Coming up on five years since Glenn's loss, still miss him terribly. Sometimes I just go over to his hangar and sit for a minute, because it still smells like it did when he was here, Jet-A and Warbirds.
Indeed time flies I can remember that when I had time off from school during school holidays it seemed to go on forever but nowadays it looks like were on a rocket ship.
Fortunate enough we have memories and photo's
Jim, I understand that completely. I'm still shooting headstones out at the VA cemetery, but now they aren't painting the letters and engravings on the stones.
In Mass. National Cemetery, I drove around, and was struck by the lack of upright headstones there. There, it seems all they use are the flat markers, which just gives the appearance of large lawns to mow.
JWilsonphoto wrote:
Coming up on five years since Glenn's loss, still miss him terribly. Sometimes I just go over to his hangar and sit for a minute, because it still smells like it did when he was here, Jet-A and Warbirds.
NightOwl Cat wrote:
Jim, I understand that completely. I'm still shooting headstones out at the VA cemetery, but now they aren't painting the letters and engravings on the stones.
In Mass. National Cemetery, I drove around, and was struck by the lack of upright headstones there. There, it seems all they use are the flat markers, which just gives the appearance of large lawns to mow.
Very interesting marker photo study. Impressed by your site --- an enjoyable sampler of great images --- and especially one that speaks volumes about flight innovation in the 60's --- The Benson X-25A.
Price isn't unreasonable compared to Central Florida attraction food concessions where $25 would buy you the trendy charred burger, a supersize slaw (see pic) and a large shot glass of beer.
The winner of the "The Reason We Don't Offer an Award for Best Landing" award, The Royal Netherlands Airforce C-130 crew bounced this one down the runway pretty hard:
Well James, I wasn't going to go down the Midnight Hawks route since I was sure that no one would believe me.
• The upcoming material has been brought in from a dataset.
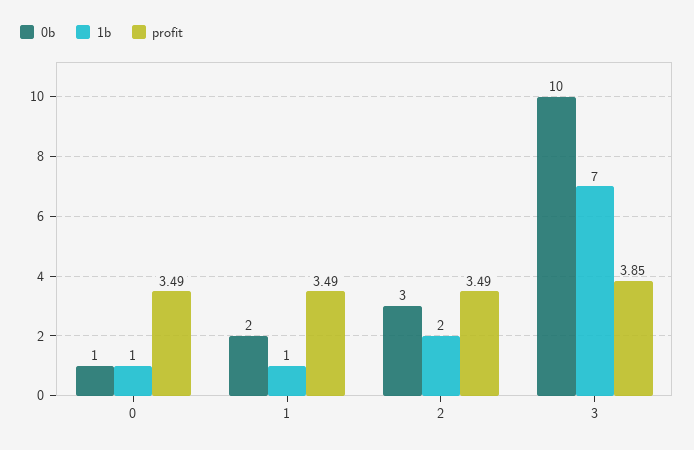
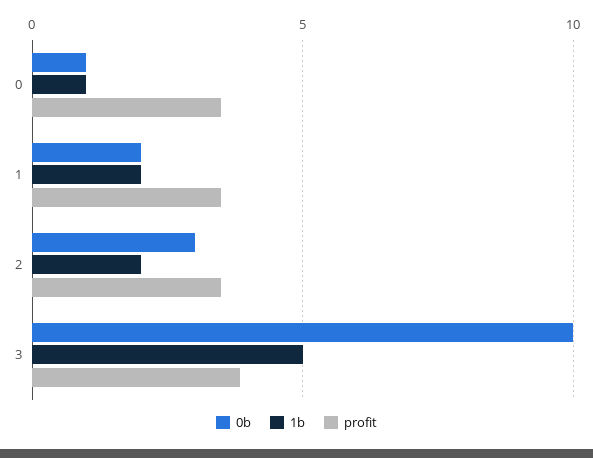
1b, 1: 1 -> 2
1b, 3: 7 -> 5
My effort has better vis than yours since by the time I took mine they'd turned the smoke off
I'm a bit worried that your still puzzling over your £20 burger - I thought everyone knew that putting the chips in a galvanised bucket and topping off the burger with a cherry tomato clearly indicates "gourmet"
When we went to Discovery Cove a few weeks ago with the kids, they had the expensive food thing all thought out, everything was "free". There are kiosks all over the park with frozen drinks, conventional soft drinks, bottled water, snacks of all kinds, even the restaurants are "free" you just walk up and grab whatever main courses and desserts you want, as many times as you want. Actually it reduces wait times considerably because no one is standing in line to order or pay. You are lulled into thinking, "what a bargain!", until you remember that you paid $600 a head to take part in all the fun for a day! We did our best to try to put them in the red in the food and drink departments, but I think they still came out ok.
Thanks Charles. The headstone project got started when I was handed the piece of paper with the clipart versions of the marker emblems, which on paper are too small for details. I wound up choosing #46. Later on, they came out with the eagle, but the eagle doesn't look that great on the headstone. NMUSAF is practically in my back yard so it's always a place I gravitate to. Mostly I just have fun and hope for some decent shots
unclechuck wrote:
Very interesting marker photo study. Impressed by your site --- an enjoyable sampler of great images --- and especially one that speaks volumes about flight innovation in the 60's --- The Benson X-25A.
nickjohnson wrote:
Well James, I wasn't going to go down the Midnight Hawks route since I was sure that no one would believe me. My effort has better vis than yours since by the time I took mine they'd turned the smoke off
Both the Midnight Hawks and the Jordanian Falcons took off in absolutely awful conditions. Full credit to them for giving it the ol college try. The Belgian Sea King also took off in pretty craptacular weather by anyone elses standards, but to them that was probably great conditions compared to what they're used to.
nickjohnson wrote:
First time I've seen one of these .... I must be getting old .... the whole concept does my head in.
Nick, have you ever flown in the Chinook (CH-47) for 3 hours? If not, imagine you are in a Kitchenaid mixing bowl on medium speed for 3 hours. That is why some are OK with it.